* What is needed
Using the listing below, return each line exactly as it reads.

* Extracted records
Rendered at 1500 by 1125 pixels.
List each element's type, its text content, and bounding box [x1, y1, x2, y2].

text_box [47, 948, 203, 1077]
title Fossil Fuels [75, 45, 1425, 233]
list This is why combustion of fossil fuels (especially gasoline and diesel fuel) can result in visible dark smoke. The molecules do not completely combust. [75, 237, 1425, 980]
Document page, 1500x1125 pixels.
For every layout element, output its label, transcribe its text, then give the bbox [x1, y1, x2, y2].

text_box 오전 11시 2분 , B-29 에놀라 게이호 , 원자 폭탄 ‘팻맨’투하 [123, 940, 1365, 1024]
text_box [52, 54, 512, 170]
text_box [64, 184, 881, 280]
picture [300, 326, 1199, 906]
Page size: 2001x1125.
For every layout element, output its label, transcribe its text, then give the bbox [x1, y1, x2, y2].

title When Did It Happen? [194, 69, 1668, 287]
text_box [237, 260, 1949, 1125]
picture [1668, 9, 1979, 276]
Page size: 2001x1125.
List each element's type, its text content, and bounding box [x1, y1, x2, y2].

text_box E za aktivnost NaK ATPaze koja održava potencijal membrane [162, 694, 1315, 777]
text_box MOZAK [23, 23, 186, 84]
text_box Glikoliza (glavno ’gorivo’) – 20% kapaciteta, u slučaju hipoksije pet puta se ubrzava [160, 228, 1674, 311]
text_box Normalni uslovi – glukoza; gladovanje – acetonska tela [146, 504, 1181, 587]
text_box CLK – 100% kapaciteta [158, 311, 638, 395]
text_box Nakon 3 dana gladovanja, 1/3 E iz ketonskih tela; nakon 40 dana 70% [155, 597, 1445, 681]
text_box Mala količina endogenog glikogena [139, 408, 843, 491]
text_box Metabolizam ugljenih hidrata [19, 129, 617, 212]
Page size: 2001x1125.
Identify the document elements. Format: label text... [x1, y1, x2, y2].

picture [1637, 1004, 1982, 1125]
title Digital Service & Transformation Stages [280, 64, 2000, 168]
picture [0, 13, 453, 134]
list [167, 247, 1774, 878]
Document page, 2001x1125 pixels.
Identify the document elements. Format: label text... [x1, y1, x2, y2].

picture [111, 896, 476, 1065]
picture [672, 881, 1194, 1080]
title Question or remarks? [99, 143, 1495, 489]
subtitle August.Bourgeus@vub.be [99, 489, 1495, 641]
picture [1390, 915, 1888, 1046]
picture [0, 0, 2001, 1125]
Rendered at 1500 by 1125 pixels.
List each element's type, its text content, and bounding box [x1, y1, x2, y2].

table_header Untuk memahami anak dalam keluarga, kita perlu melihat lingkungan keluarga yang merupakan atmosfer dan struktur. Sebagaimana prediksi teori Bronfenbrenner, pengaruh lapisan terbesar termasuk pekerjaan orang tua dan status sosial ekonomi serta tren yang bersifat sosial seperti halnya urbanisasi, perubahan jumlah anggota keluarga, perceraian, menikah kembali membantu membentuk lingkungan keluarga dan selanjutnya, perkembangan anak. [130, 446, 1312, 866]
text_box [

* Written answer
Rendered at 1500 by 1125 pixels.
List each element's type, its text content, and bounding box [x1, y1, x2, y2].

text_box [47, 948, 203, 1077]
title Fossil Fuels [75, 45, 1425, 233]
list This is why combustion of fossil fuels (especially gasoline and diesel fuel) can result in visible dark smoke. The molecules do not completely combust. [75, 237, 1425, 980]
Document page, 1500x1125 pixels.
For every layout element, output its label, transcribe its text, then give the bbox [x1, y1, x2, y2].

text_box 오전 11시 2분 , B-29 에놀라 게이호 , 원자 폭탄 ‘팻맨’투하 [123, 940, 1365, 1024]
text_box [52, 54, 512, 170]
text_box [64, 184, 881, 280]
picture [300, 326, 1199, 906]
Page size: 2001x1125.
For every layout element, output its label, transcribe its text, then give the bbox [x1, y1, x2, y2].

title When Did It Happen? [194, 69, 1668, 287]
text_box [237, 260, 1949, 1125]
picture [1668, 9, 1979, 276]
Page size: 2001x1125.
List each element's type, its text content, and bounding box [x1, y1, x2, y2].

text_box E za aktivnost NaK ATPaze koja održava potencijal membrane [162, 694, 1315, 777]
text_box MOZAK [23, 23, 186, 84]
text_box Glikoliza (glavno ’gorivo’) – 20% kapaciteta, u slučaju hipoksije pet puta se ubrzava [160, 228, 1674, 311]
text_box Normalni uslovi – glukoza; gladovanje – acetonska tela [146, 504, 1181, 587]
text_box CLK – 100% kapaciteta [158, 311, 638, 395]
text_box Nakon 3 dana gladovanja, 1/3 E iz ketonskih tela; nakon 40 dana 70% [155, 597, 1445, 681]
text_box Mala količina endogenog glikogena [139, 408, 843, 491]
text_box Metabolizam ugljenih hidrata [19, 129, 617, 212]
Page size: 2001x1125.
Identify the document elements. Format: label text... [x1, y1, x2, y2].

picture [1637, 1004, 1982, 1125]
title Digital Service & Transformation Stages [280, 64, 2000, 168]
picture [0, 13, 453, 134]
list [167, 247, 1774, 878]
Document page, 2001x1125 pixels.
Identify the document elements. Format: label text... [x1, y1, x2, y2].

picture [111, 896, 476, 1065]
picture [672, 881, 1194, 1080]
title Question or remarks? [99, 143, 1495, 489]
subtitle August.Bourgeus@vub.be [99, 489, 1495, 641]
picture [1390, 915, 1888, 1046]
picture [0, 0, 2001, 1125]
Rendered at 1500 by 1125 pixels.
List each element's type, its text content, and bounding box [x1, y1, x2, y2].

table_header Untuk memahami anak dalam keluarga, kita perlu melihat lingkungan keluarga yang merupakan atmosfer dan struktur. Sebagaimana prediksi teori Bronfenbrenner, pengaruh lapisan terbesar termasuk pekerjaan orang tua dan status sosial ekonomi serta tren yang bersifat sosial seperti halnya urbanisasi, perubahan jumlah anggota keluarga, perceraian, menikah kembali membantu membentuk lingkungan keluarga dan selanjutnya, perkembangan anak. [130, 446, 1312, 866]
text_box [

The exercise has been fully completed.